I calibrated them. I watched them twice a day for weeks. Then once a day for a couple of months. Then I realized the line on the graph was flat, had always been flat, and was going to keep being flat, because the Bovedas were simply doing their job. Now I look every few months, if that.
That's the real review of the sensors: in a sealed container with correctly sized packs, you don't need one. They're a nice way to prove the system works. They are not part of the system.
The Part That Cost Me
Boveda says don't recharge their packs. The internet says you can, and it's split between "throw them in a bag with a wet paper towel" and a very precise ritual... weigh a new pack, weigh the spent one, add exactly the difference in water on a paper towel, seal it in a bag for a week.
I played it down the middle, and I did it for a long time. Rough weight, water poured straight into the Boveda bag with the spent pack, sealed, a week to soak. It absorbed everything. It felt like a new pack. Back to work. And it worked... over and over, pack after pack, container after container, for a good while. That's the part I want you to hear, because it's the part that makes this a trap: recharging looks like it works, right up until the day it doesn't, and it never tells you which day that is.
Months into running recharged packs I picked cigars out of a Tupperdor and they were noticeably soft. I dropped one of the cheap hygrometers in, sealed it, came back that evening: 76-77%. That container runs 69% packs, and an untouched 69% pack sits at 68-69% for its entire life and drifts maybe a point. I checked another Tupperdor: 74%. The only thing those two containers had in common was that they were the two holding recharged packs.
Everything came out and got spread on the counter to air out, and it took a couple of weeks in open air before those cigars felt right again. Fresh, non-recharged pack back in, and both containers went straight back to where they belonged and stayed there.
Nothing was lost. No mold, no ruined cigars, no ruined smoke... I caught it early enough that all it cost me was time and attention. That's the only reason this reads as a lesson instead of a disaster, and I don't intend to find out what the disaster version looks like.
Boveda's explanation lines up with what I saw: a depleted pack can hold sharp salt crystals that puncture the membrane when you rehydrate it, and once that barrier is compromised the pack stops regulating and just gives up moisture.
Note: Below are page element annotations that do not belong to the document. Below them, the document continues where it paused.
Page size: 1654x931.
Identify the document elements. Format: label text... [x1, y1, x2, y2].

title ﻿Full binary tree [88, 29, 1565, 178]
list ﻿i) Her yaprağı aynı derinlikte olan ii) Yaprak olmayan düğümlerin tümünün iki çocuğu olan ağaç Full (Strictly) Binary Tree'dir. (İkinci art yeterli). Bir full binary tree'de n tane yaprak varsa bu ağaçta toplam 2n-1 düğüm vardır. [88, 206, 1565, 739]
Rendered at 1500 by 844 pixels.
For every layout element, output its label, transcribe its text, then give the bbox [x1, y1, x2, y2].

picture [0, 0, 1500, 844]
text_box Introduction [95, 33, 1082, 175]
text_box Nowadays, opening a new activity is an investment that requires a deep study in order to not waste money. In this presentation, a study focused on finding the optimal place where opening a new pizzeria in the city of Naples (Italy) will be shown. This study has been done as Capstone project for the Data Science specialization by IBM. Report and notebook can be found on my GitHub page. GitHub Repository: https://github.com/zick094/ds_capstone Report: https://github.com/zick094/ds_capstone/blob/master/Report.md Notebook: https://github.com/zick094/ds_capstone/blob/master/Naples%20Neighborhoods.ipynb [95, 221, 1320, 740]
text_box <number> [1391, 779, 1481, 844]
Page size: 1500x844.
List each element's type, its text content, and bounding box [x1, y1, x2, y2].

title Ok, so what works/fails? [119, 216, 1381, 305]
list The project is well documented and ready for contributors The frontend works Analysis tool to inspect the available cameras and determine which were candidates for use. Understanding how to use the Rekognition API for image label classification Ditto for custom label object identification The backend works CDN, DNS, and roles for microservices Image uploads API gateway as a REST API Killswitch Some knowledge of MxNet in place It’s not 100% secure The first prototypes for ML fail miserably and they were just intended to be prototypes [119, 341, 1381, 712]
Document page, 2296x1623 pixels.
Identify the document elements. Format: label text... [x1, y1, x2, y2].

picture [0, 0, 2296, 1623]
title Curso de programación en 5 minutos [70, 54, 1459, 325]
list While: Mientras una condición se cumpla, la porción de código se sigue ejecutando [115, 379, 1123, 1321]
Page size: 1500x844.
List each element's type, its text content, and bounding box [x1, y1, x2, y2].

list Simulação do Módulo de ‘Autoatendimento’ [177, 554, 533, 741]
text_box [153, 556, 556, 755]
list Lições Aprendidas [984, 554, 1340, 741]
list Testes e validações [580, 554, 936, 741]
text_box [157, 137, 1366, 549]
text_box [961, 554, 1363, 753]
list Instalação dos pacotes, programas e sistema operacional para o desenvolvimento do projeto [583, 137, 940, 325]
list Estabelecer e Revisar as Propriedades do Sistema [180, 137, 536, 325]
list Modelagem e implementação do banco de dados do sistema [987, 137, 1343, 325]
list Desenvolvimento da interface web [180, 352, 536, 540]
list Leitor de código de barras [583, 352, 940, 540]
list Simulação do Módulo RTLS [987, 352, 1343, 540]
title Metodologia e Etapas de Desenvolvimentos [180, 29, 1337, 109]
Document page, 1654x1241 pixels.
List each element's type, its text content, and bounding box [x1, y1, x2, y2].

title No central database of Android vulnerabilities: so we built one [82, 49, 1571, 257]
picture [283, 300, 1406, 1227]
Whatever the mechanism, the result was a pack that dumped water and never pulled it back.
Bottom Line
A 60-gram pack costs $5 and protects 25 cigars. If even the cheap ones in there run $10 a stick, that's $250 riding on a $5 part. Recharging is a bet where you win five dollars and risk two hundred and fifty — and you win it again and again until the one time you don't. I won that bet for months. Winning it repeatedly is exactly what convinced me it was safe.
I run 65% and 69% packs today depending on the container, and I'll keep testing where I like the leaf best. I'll probably try Valet, the newer brand doing the same two-way salt pack... same price range, good word of mouth. What I will not do is a system that can't absorb, can't tell me when it's finished, or has to be recharged.
Would I buy it again? Every time, forever, and I'll keep buying them instead of recharging them. The pack is not the expensive part of this hobby. The cigars are.
Best for: anyone who wants storage to be a solved problem instead of a project. Sealed container, right number of packs, squeeze one every few months. That's the whole job.
Gear gets the same one-question treatment as the cigars... would I spend my own money on this again? On these, I already have, dozens of times.